### Provided text
········
I'm still relatively new to this, and I have a question that seems very basic, but I can't find an answer searching google and these forums. First off, I'm working with a Mac Pro, 2.66 quad cores, 4gb of RAM. I currently have the included 250gb hard drive as my boot disk, and I have another 750gb drive for media files and working in Final Cut Studio 2. Until recently I have been working with a DVX100b camera, and this set up has worked just fine. Recently, I bought a Canon HV30, and now I want to start working with high def...

So... It's clear I'm going to need more hard drive space, but I'm puzzled about which direction I should go in order to deal with the 1440 x 1080 the Canon is capable of recording... add in 24p and 30p options on the camera, and the disk requirements seem to jump consderably. But here is the thing I'm puzzled about... The Canon is an HDV camera, which should imply that it maxes out at 25mb/second, which can be handled by any hard drive I put into my mac pro. But then I read about the requirements for editing 1440 at 24p and they seem to demand disk speeds much higher than that.

First off, am I reading that right? Is that even possible, when the initial recording is made at 25mb/s on the HDV tapes?
········
### Provided material
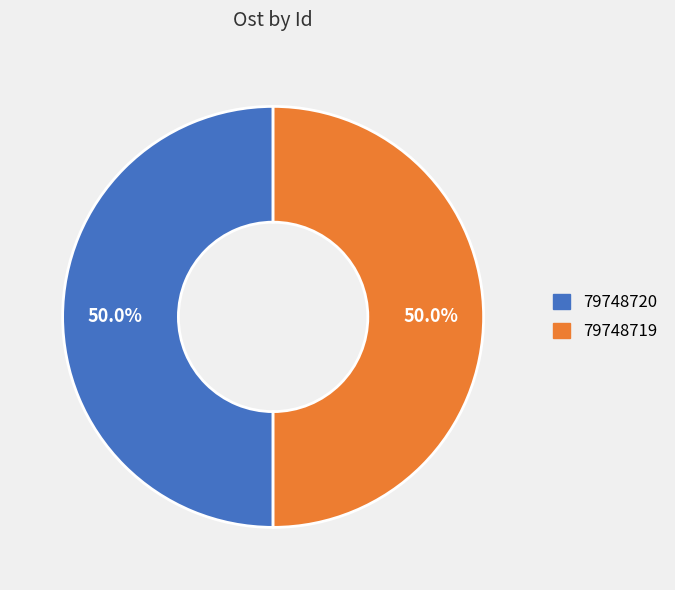

The 79748719 slice represents 61% of the pie. True or false?

False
········
### Brief A
In the forum post on editing HDV footage, condense the paragraph beginning "I'm still relatively new to this" into a short bulleted list that keeps its main facts.
### Brief B
Translate this sentence from the forum post on editing HDV footage into Spanish: "The Canon is an HDV camera, which should imply that it maxes out at 25mb/second, which can be handled by any hard drive I put into my mac pro."
### Brief C
Pick up the forum post on editing HDV footage after its final sentence and continue writing it.

### Response A
- The writer is fairly new to this and has a basic question that searching Google and the forums didn't answer.
- The computer is a Mac Pro with 2.66 quad cores and 4 GB of RAM.
- The included 250 GB drive is the boot disk.
- A second 750 GB drive holds media files and is used for work in Final Cut Studio 2.
- This setup worked fine with a DVX100b camera.
- The writer recently bought a Canon HV30 and wants to start working in high definition.

### Response B
La Canon es una cámara HDV, lo que debería implicar que su máximo es de 25 mb/segundo, algo que puede manejar cualquier disco duro que instale en mi Mac Pro.

### Response C
Second... if it's true that I need more speed for editing, will setting up a RAID with my two remaining drive bays do the job? I really don't have the money to invest in a hardware based RAID right now... my plan was to buy two 1TB Seagate drives and set them up as a Raid 1. I know that this won't help me with write speeds at all, but it gives me some insurance working with these files and it should help with read times, as I understand it. On the other hand, if I need to move to a RAID 0 to get the speed I need to edit 1440 @ 24p or 30p, then I'm fine with doing that.

The problem is, I can't find anywhere that says definitively, what the required speeds are for editing to the full potential of this camera. I can find various info on the sustained read and write speeds of all the various drive set-ups, but right now I have no idea what I need to get the most out of this camera.

So... am I crazy? Is it possible that somehow you need more speed to edit this video than the 25mb/s that it takes to capture it in the first place? If so.. just how much speed do I need, and can I get it with an internal software RAID, or do I have to start saving up for a hardware RAID and stick with lo fi until then... Also... if it matters, I'm doing almost nothing in terms of Motion and 3D, etc. I'm basically just cutting and doing fades on long takes of landscapes.. and occasionally speeding things up or slowing them down to create time lapses and slow motion. I don't do so much work that long render times bother me... all I care about is getting the best looking footage I can get out of this camera.

Thanks in advance for the help!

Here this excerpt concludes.